While the virus is inside the cell some interesting things can happen.   The virus can make a mistake in creating a copy of its DNA or RNA. Some viruses can swap DNA with the nucleus of the host cell. The most interesting, and frightening, possibility can occur when a cell which is already infected is invaded by a second type of virus. Now the two viruses can swap DNA. All of these DNA swaps and mistakes are called mutations, most of which create DNA which is not viable and cannot perpetuate itself. But when the DNA is viable, a new strain of the virus is created. When the new strain comes from a swap between two different types of viruses a pandemic, akin to that portrayed in Contagion, can occur. I’ll review pandemics in part 2 of this series.
[Quick Fact Check on Contagion: Generally I thought the science treatment in the movie was OK. However,  at one point the movie implies that the flu virus which is killing everyone has mutated by swapping DNA with HIV in a “cluster in Durbin, South Africa.” Since the protein spikes on influenza only allow it to infect epithelial cells in the respiratory tract and the spikes on HIV only allow it to infect T-cells in the immune system, they have no opportunity to swap DNA and create a mutated strain.]

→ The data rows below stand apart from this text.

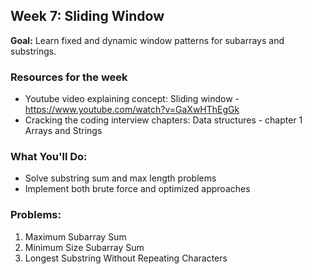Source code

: ## Week 7: Sliding Window

**Goal:** Learn fixed and dynamic window patterns for subarrays and substrings.

### Resources for the week
- Youtube video explaining concept: 
    Sliding window - https://www.youtube.com/watch?v=GaXwHThEgGk
- Cracking the coding interview chapters: Data structures - chapter 1 Arrays and Strings

### What You'll Do:
- Solve substring sum and max length problems
- Implement both brute force and optimized approaches

### Problems:
1. Maximum Subarray Sum
2. Minimum Size Subarray Sum
3. Longest Substring Without Repeating Characters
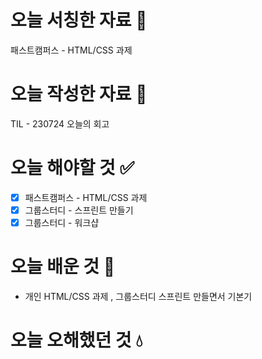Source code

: # 오늘 서칭한 자료 📖
패스트캠퍼스 - HTML/CSS 과제
# 오늘 작성한 자료 📃
TIL - 230724 오늘의 회고
# 오늘 해야할 것 ✅
- [x] 패스트캠퍼스 - HTML/CSS 과제
- [x] 그룹스터디 - 스프린트 만들기
- [x] 그룹스터디 - 워크샵

# 오늘 배운 것 🌈
- 개인 HTML/CSS 과제 , 그룹스터디 스프린트 만들면서 기본기
# 오늘 오해했던 것 💧


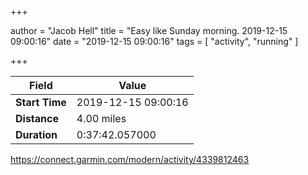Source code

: +++

author = "Jacob Hell"
title = "Easy like Sunday morning.  2019-12-15 09:00:16"
date = "2019-12-15 09:00:16"
tags = [
    "activity", "running"
]

+++

<!--more-->

|Field  |Value  |
|--- | --- |
|**Start Time**|2019-12-15 09:00:16|
|**Distance**|4.00 miles|
|**Duration**|0:37:42.057000|

https://connect.garmin.com/modern/activity/4339812463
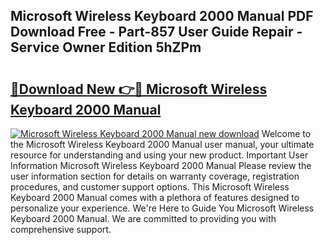 ## Microsoft Wireless Keyboard 2000 Manual PDF Download Free - Part-857 User Guide Repair - Service Owner Edition 5hZPm

# <h2><a href="http://cf21934.oget.top/?id=Microsoft+Wireless+Keyboard+2000+Manual">🔗Download New 👉🔴 Microsoft Wireless Keyboard 2000 Manual</a></h2>

[![Microsoft Wireless Keyboard 2000 Manual new download](https://i.imgur.com/5g1atiW.png)](http://cf21934.oget.top/?id=Microsoft+Wireless+Keyboard+2000+Manual)
Welcome to the Microsoft Wireless Keyboard 2000 Manual user manual, your ultimate resource for understanding and using your new product. Important User Information Microsoft Wireless Keyboard 2000 Manual Please review the user information section for details on warranty coverage, registration procedures, and customer support options. This Microsoft Wireless Keyboard 2000 Manual comes with a plethora of features designed to personalize your experience. We're Here to Guide You Microsoft Wireless Keyboard 2000 Manual. We are committed to providing you with comprehensive support.
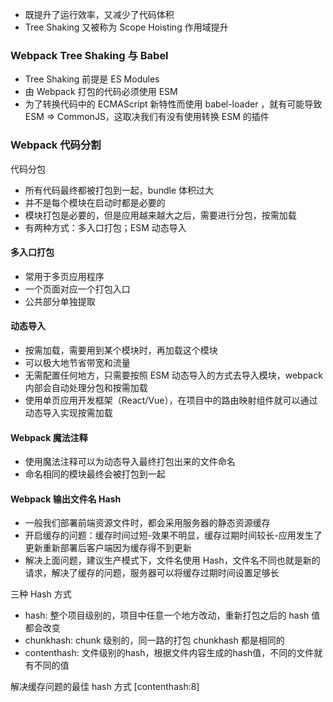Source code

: - 既提升了运行效率，又减少了代码体积
- Tree Shaking 又被称为 Scope Hoisting 作用域提升

### Webpack Tree Shaking 与 Babel
- Tree Shaking 前提是 ES Modules
- 由 Webpack 打包的代码必须使用 ESM
- 为了转换代码中的 ECMAScript 新特性而使用 babel-loader ，就有可能导致 ESM => CommonJS，这取决我们有没有使用转换 ESM 的插件


### Webpack 代码分割

代码分包
- 所有代码最终都被打包到一起，bundle 体积过大
- 并不是每个模块在启动时都是必要的
- 模块打包是必要的，但是应用越来越大之后，需要进行分包，按需加载
- 有两种方式：多入口打包；ESM 动态导入


#### 多入口打包
- 常用于多页应用程序
- 一个页面对应一个打包入口
- 公共部分单独提取

#### 动态导入
- 按需加载，需要用到某个模块时，再加载这个模块
- 可以极大地节省带宽和流量
- 无需配置任何地方，只需要按照 ESM 动态导入的方式去导入模块，webpack 内部会自动处理分包和按需加载
- 使用单页应用开发框架（React/Vue），在项目中的路由映射组件就可以通过动态导入实现按需加载

#### Webpack 魔法注释
- 使用魔法注释可以为动态导入最终打包出来的文件命名
- 命名相同的模块最终会被打包到一起

#### Webpack 输出文件名 Hash
- 一般我们部署前端资源文件时，都会采用服务器的静态资源缓存
- 开启缓存的问题：缓存时间过短-效果不明显，缓存过期时间较长-应用发生了更新重新部署后客户端因为缓存得不到更新
- 解决上面问题，建议生产模式下，文件名使用 Hash，文件名不同也就是新的请求，解决了缓存的问题，服务器可以将缓存过期时间设置足够长

三种 Hash 方式
- hash: 整个项目级别的，项目中任意一个地方改动，重新打包之后的 hash 值都会改变
- chunkhash: chunk 级别的，同一路的打包 chunkhash 都是相同的
- contenthash: 文件级别的hash，根据文件内容生成的hash值，不同的文件就有不同的值

解决缓存问题的最佳 hash 方式 [contenthash:8]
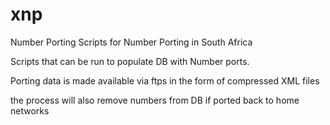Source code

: # xnp
Number Porting Scripts for Number Porting in South Africa

Scripts that can be run to populate DB with Number ports.

Porting data is made available via ftps in the form of compressed XML files

the process will also remove numbers from DB if ported back to home networks

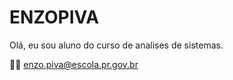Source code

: # ENZOPIVA

Olá, eu sou aluno do curso de analises de sistemas.

🕵️‍♀️   enzo.piva@escola.pr.gov.br

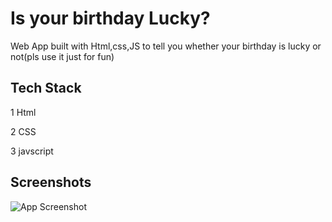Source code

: 
# Is your birthday Lucky?
Web App built with Html,css,JS to tell you whether your birthday is lucky or not(pls use it just for fun)


## Tech Stack

1 Html

2 CSS

3 javscript


## Screenshots

![App Screenshot](https://res.cloudinary.com/dbf4u7qfy/image/upload/v1666017534/Screenshot_2022-10-17_at_20-05-23_Is_Your_Birthday_Lucky_vmwirh.png)


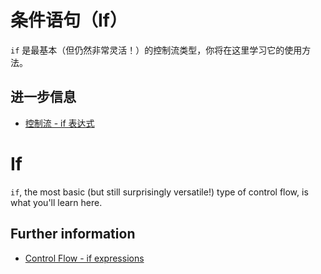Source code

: # 条件语句（If）

`if` 是最基本（但仍然非常灵活！）的控制流类型，你将在这里学习它的使用方法。

## 进一步信息

- [控制流 - if 表达式](https://doc.rust-lang.org/book/ch03-05-control-flow.html#if-expressions)

# If

`if`, the most basic (but still surprisingly versatile!) type of control flow, is what you'll learn here.

## Further information

- [Control Flow - if expressions](https://doc.rust-lang.org/book/ch03-05-control-flow.html#if-expressions)
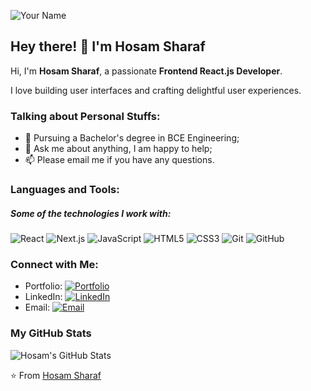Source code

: ![Your Name](https://github.com/L1cardo/L1cardo/raw/master/assets/me.gif)
## Hey there! 👋 I'm Hosam Sharaf

Hi, I'm **Hosam Sharaf**, a passionate **Frontend React.js Developer**.

I love building user interfaces and crafting delightful user experiences.

### Talking about Personal Stuffs:

- 💼 Pursuing a Bachelor's degree in BCE Engineering;
- 💬 Ask me about anything, I am happy to help;
- 📫 Please email me if you have any questions.

### Languages and Tools:

##### Some of the technologies I work with:

![React](https://img.shields.io/badge/-React-222222?style=flat&logo=React&logoColor=61DAFB)
![Next.js](https://img.shields.io/badge/-Next.js-222222?style=flat&logo=Next.js&logoColor=white)
![JavaScript](https://img.shields.io/badge/-JavaScript-222222?style=flat&logo=javascript&logoColor=F7DF1E)
![HTML5](https://img.shields.io/badge/-HTML5-222222?style=flat&logo=html5&logoColor=E34F26)
![CSS3](https://img.shields.io/badge/-CSS3-222222?style=flat&logo=css3&logoColor=1572B6)
![Git](https://img.shields.io/badge/-Git-222222?style=flat&logo=git&logoColor=F05032)
![GitHub](https://img.shields.io/badge/-GitHub-222222?style=flat&logo=github&logoColor=181717)

### Connect with Me:

- Portfolio: [![Portfolio](https://img.shields.io/badge/hosam--portfolio-3693F3?style=flat-square&logo=icloud&logoColor=white)](https://hosam-portfolio.vercel.app/)
- LinkedIn: [![LinkedIn](https://img.shields.io/badge/hosam--sharaf-0077B5?style=flat-square&logo=linkedin&logoColor=white)](https://www.linkedin.com/in/hosam-sharaf-570245284/)
- Email: [![Email](https://img.shields.io/badge/hosamsharafxi@gmail.com-D14836?style=flat-square&logo=gmail&logoColor=white)](mailto:hosamsharafxi@gmail.com)

### My GitHub Stats

![Hosam's GitHub Stats](https://github-readme-stats.vercel.app/api?username=hosam-eddin&show_icons=true)


⭐️ From [Hosam Sharaf](https://github.com/L1cardo)
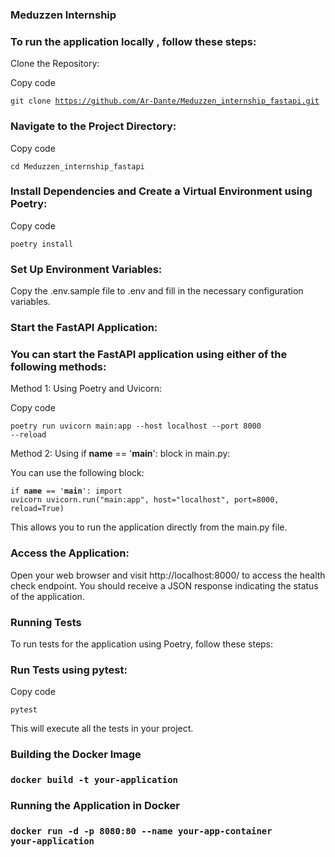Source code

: <h3>Meduzzen Internship </h3>

<h3>To run the application locally , follow these steps:</h3>
Clone the Repository:

Copy code

<code>git clone https://github.com/Ar-Dante/Meduzzen_internship_fastapi.git </code>

<h3>Navigate to the Project Directory:</h3>

Copy code

<code>cd Meduzzen_internship_fastapi</code>

<h3>Install Dependencies and Create a Virtual Environment using Poetry:</h3>

Copy code

<code>poetry install</code>

<h3>Set Up Environment Variables:</h3>

Copy the .env.sample file to .env and fill in the necessary configuration variables.


<h3>Start the FastAPI Application:</h3>

<h3>You can start the FastAPI application using either of the following methods:</h3>

Method 1: Using Poetry and Uvicorn:

Copy code

<code>poetry run uvicorn main:app --host localhost --port 8000 --reload</code>

Method 2: Using if __name__ == '__main__': block in main.py:

You can use the following block:

<code>if __name__ == '__main__':
    import uvicorn
    uvicorn.run("main:app", host="localhost", port=8000, reload=True)</code>

This allows you to run the application directly from the main.py file.

<h3>Access the Application:</h3>

Open your web browser and visit http://localhost:8000/ to access the health check endpoint. 
You should receive a JSON response indicating the status of the application.

<h3>Running Tests</h3>

To run tests for the application using Poetry, follow these steps:

<h3>Run Tests using pytest:</h3>

Copy code

<code>pytest</code>

This will execute all the tests in your project.

<h3>Building the Docker Image<h3>

<code>docker build -t your-application</code>

<h3>Running the Application in Docker<h3>

<code>docker run -d -p 8080:80 --name your-app-container your-application</code>
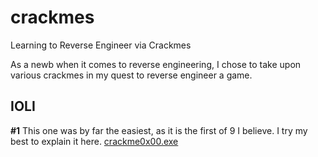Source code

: # crackmes
Learning to Reverse Engineer via Crackmes

As a newb when it comes to reverse engineering, I chose to take upon various crackmes in my quest to reverse engineer a game.

## IOLI
**#1** This one was by far the easiest, as it is the first of 9 I believe. I try my best to explain it here.
[crackme0x00.exe](crackme0x00.md)

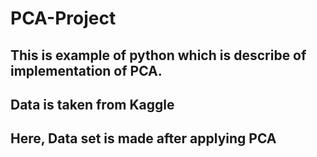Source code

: # PCA-Project
## This is example of python which is describe of implementation of PCA.
## Data is taken from Kaggle 
## Here, Data set is made after applying PCA
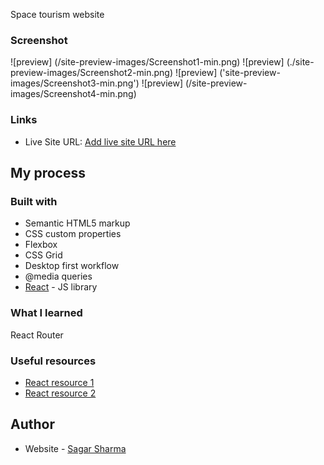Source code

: Space tourism website

### Screenshot
![preview] (/site-preview-images/Screenshot1-min.png)
![preview] (./site-preview-images/Screenshot2-min.png)
![preview] ('site-preview-images/Screenshot3-min.png')
![preview] (/site-preview-images/Screenshot4-min.png)

### Links

- Live Site URL: [Add live site URL here](https://your-live-site-url.com)

## My process

### Built with

- Semantic HTML5 markup
- CSS custom properties
- Flexbox
- CSS Grid
- Desktop first workflow
- @media queries
- [React](https://reactjs.org/) - JS library

### What I learned

React Router

### Useful resources

- [React resource 1](https://scrimba.com/learn/learnreact) 
- [React resource 2](https://www.youtube.com/c/Codevolution) 

## Author

- Website - [Sagar Sharma](https://sagar-io.github.io/)
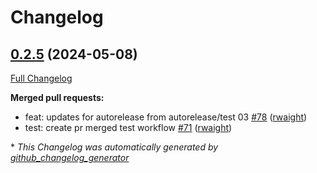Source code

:# Changelog

## [0.2.5](https://github.com/rwaight/test-actions/tree/0.2.5) (2024-05-08)

[Full Changelog](https://github.com/rwaight/test-actions/compare/v0.2.4...0.2.5)

**Merged pull requests:**

- feat: updates for autorelease from autorelease/test 03 [\#78](https://github.com/rwaight/test-actions/pull/78) ([rwaight](https://github.com/rwaight))
- test: create pr merged test workflow [\#71](https://github.com/rwaight/test-actions/pull/71) ([rwaight](https://github.com/rwaight))



\* *This Changelog was automatically generated by [github_changelog_generator](https://github.com/github-changelog-generator/github-changelog-generator)*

Viruses can also leave the DNA of the cells they have infected cells permanently altered, either by donating some of their DNA or damaging the original DNA in the cell. The damage left by viruses can be quite serious. For example, women who get human papilloma virus (HPV) are far more susceptible to cervical cancer. Merck Corporation has developed a vaccine for HPV called Gardasil which is being given to teenage girls all across the county which will help protect them from being infected with this virus and, thereby, dramatically lower their chances of getting cervical cancer. Lately, HPV vaccination has become an issue in the campaign to become the Republican Party’s presidential nominee. I’ll try to refrain from political commentary this week, but you have to admit that they are provoking me.
Once you are infected with a virus, your immune system mounts an impressive, multi-pronged defense which slows or prevents the virus’ ability to replicate or enter new cells. The battle between your immune system and the virus is also a fascinating topic and will be the subject of part two this series.